What to produce:
The data must be reproduced verbatim; images are to be omitted.

Source data:
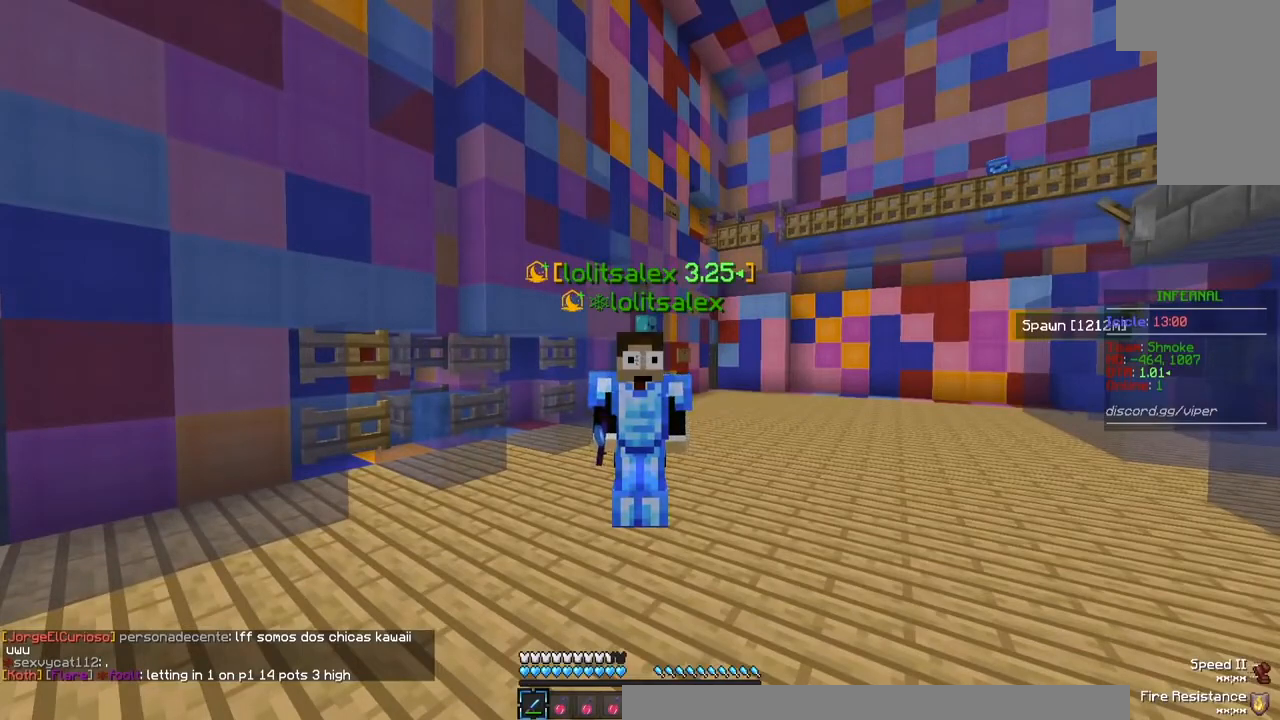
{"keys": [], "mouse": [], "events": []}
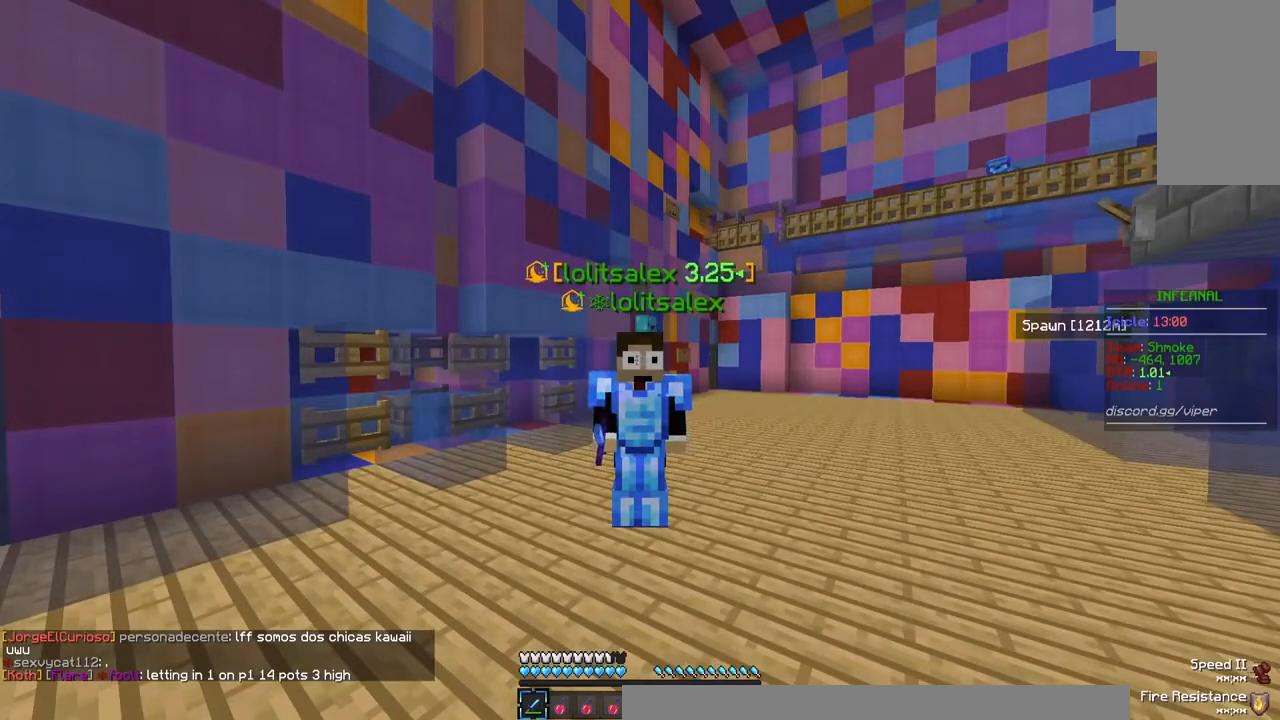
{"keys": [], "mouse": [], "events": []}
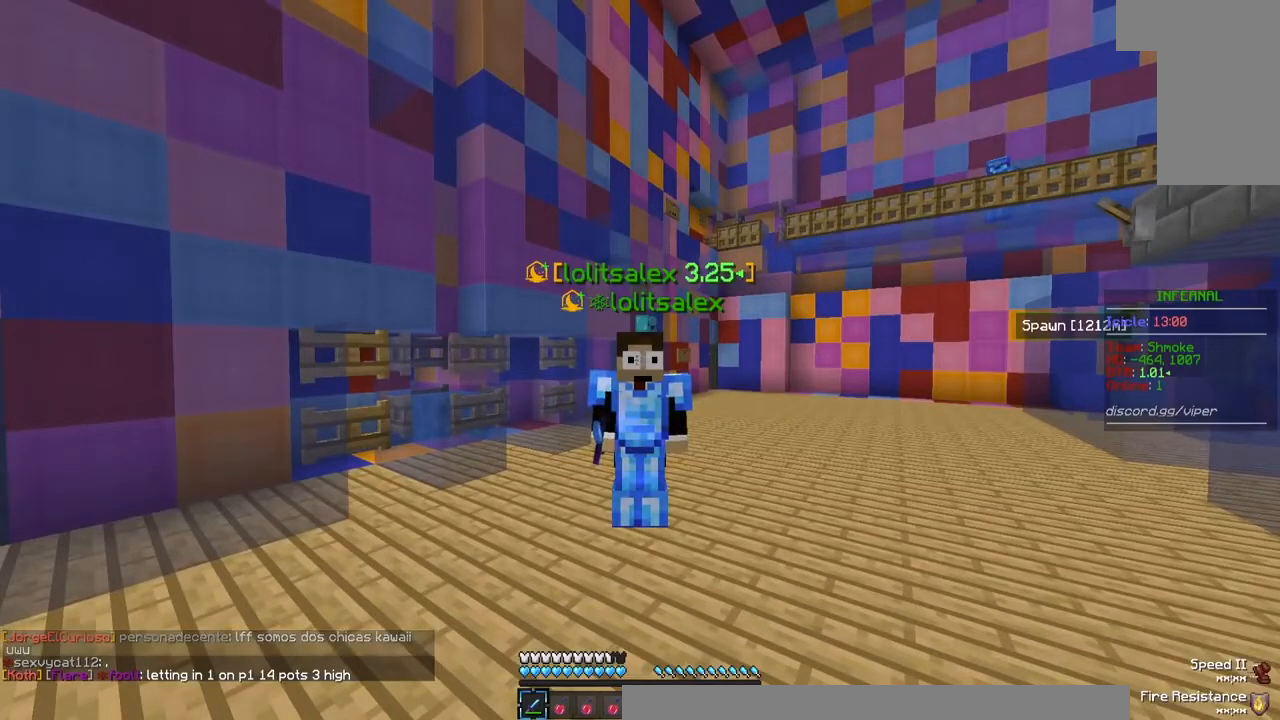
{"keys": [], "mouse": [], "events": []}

Task solution:
{"keys": [], "mouse": [], "events": []}
{"keys": [], "mouse": [], "events": []}
{"keys": [], "mouse": [], "events": []}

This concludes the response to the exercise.